Tim from the Copilot coding agent team here. We've now disabled these tips in pull requests created by or touched by Copilot, so you won't see this happen again for future PRs.

We've been including product tips in PRs created by Copilot coding agent. The goal was to help developers learn new ways to use the agent in their workflow. But hearing the feedback here, and on reflection, this was the wrong judgement call. We won't do something like this again.

> We've now disabled these tips in pull requests created by or touched by Copilot, so you won't see this happen again for future PRs.

It's appreciated, but these weren't tips, these were ads. Tips are "Save time with keyboard shortcuts" or "Check out the latest features under 'Whats New' in the help menu!" When you name other products, that's an ad.

  • That doesn't really make sense. So it's an ad for raycast? But raycast said they didn't know about it. To me the explanation makes perfect sense. "You can use this tool with raycast" seems like a very reasonable tip.

    • > That doesn't really make sense. So it's an ad for raycast?

      It's an ad for using CoPilot and for Raycast.

      > But raycast said they didn't know about it.

      If I buy a billboard that tells people to go eat at a nearby restaurant, that's ad regardless of whether or not the restaurant knows that I bought that ad.

      > To me the explanation makes perfect sense. "You can use this tool with raycast" seems like a very reasonable tip.

      Raycast is a paid product. Even though they have a free tier, they only have that to get people to use and like the tool enough to pay for it. They want you to use Raycast so you use CoPilot and pay for it. It's an ad.

      1 reply →

    • Tips are also not acceptable to add to PR text. It’s like the definition of a “weed”. A “tip” in the GitHub UI would make sense. But “tips” injected into my own PR text become unwelcome ads. In any case, what may be helpful “tips” today are only a gateway to straight up paid ads tomorrow. After all, I get told all the time by adtech folks that actually, the ads and all the tracking behind them are good because aren’t I glad the ads are relevant to my interests and that I’m supporting small businesses online whose shops can only exist because of the ad infrastructure. To which I say, no, they aren’t, and that’s a lie.

    • Cambridge Dictionary defines and ad as: a picture, short film, song, etc. that tries to persuade people to buy a product or service

      My short search really didn't bring up any definition that included the need of the product/service owner knowning that the advertising is happening.

      And the message very much qualifies as trying to bring people to buy raycast (or at minimum to use it which usually want people to also pay later on).

      2 replies →

    • Tips don’t include links to unassociated paid products. Call it a promotion if you prefer, it’s still an unsolicited funnel

Just to add to the feedback.

No one, anywhere, ever wants this or anything like it. Do not inject anything that is outside of the context of the session, ever.

This is how you get your software banned at large companies.

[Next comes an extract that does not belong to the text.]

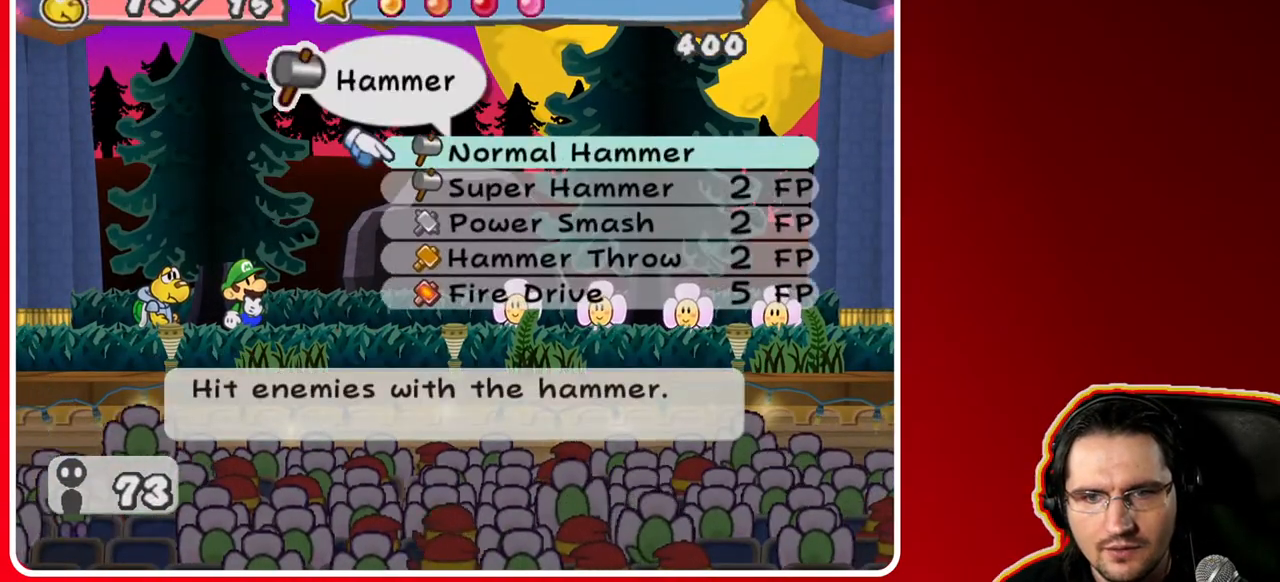
{"buttons": [], "left_stick": "center", "right_stick": "center", "events": [[167, "B", "down"], [333, "B", "up"]]}
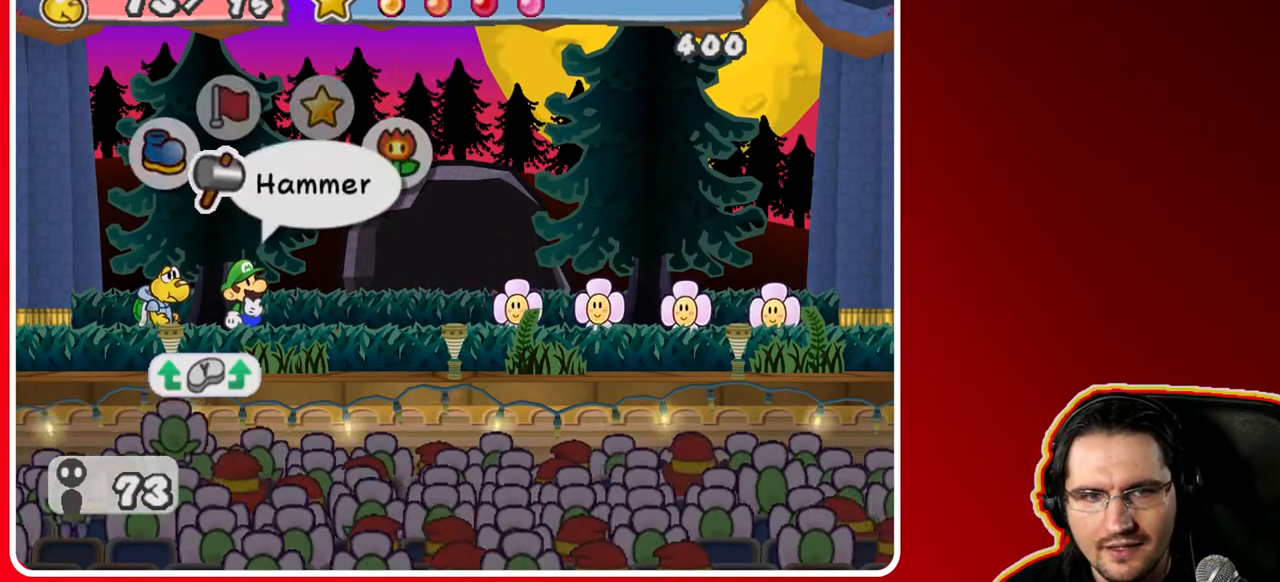
{"buttons": ["Y"], "left_stick": "center", "right_stick": "center", "events": [[100, "X", "down"], [250, "X", "up"], [417, "Y", "down"]]}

Question for you, did anyone on the team really not push back? Does the team really think anyone wants ads in their copilot output? If the answer to both of these is no, you have a team full of yes men, not actual developers.

  • > did anyone on the team really not push back?

    This is the real question. If they are serious about not doing something like this again, they NEED to look at what process failed and let something like this get proposed, designed, implemented and pushed to production. Usually things get reviewed at each stage. Did the people who pushed back on this get steam rolled? If no one pushed back, that's an even serious culture question and the entire org would need training.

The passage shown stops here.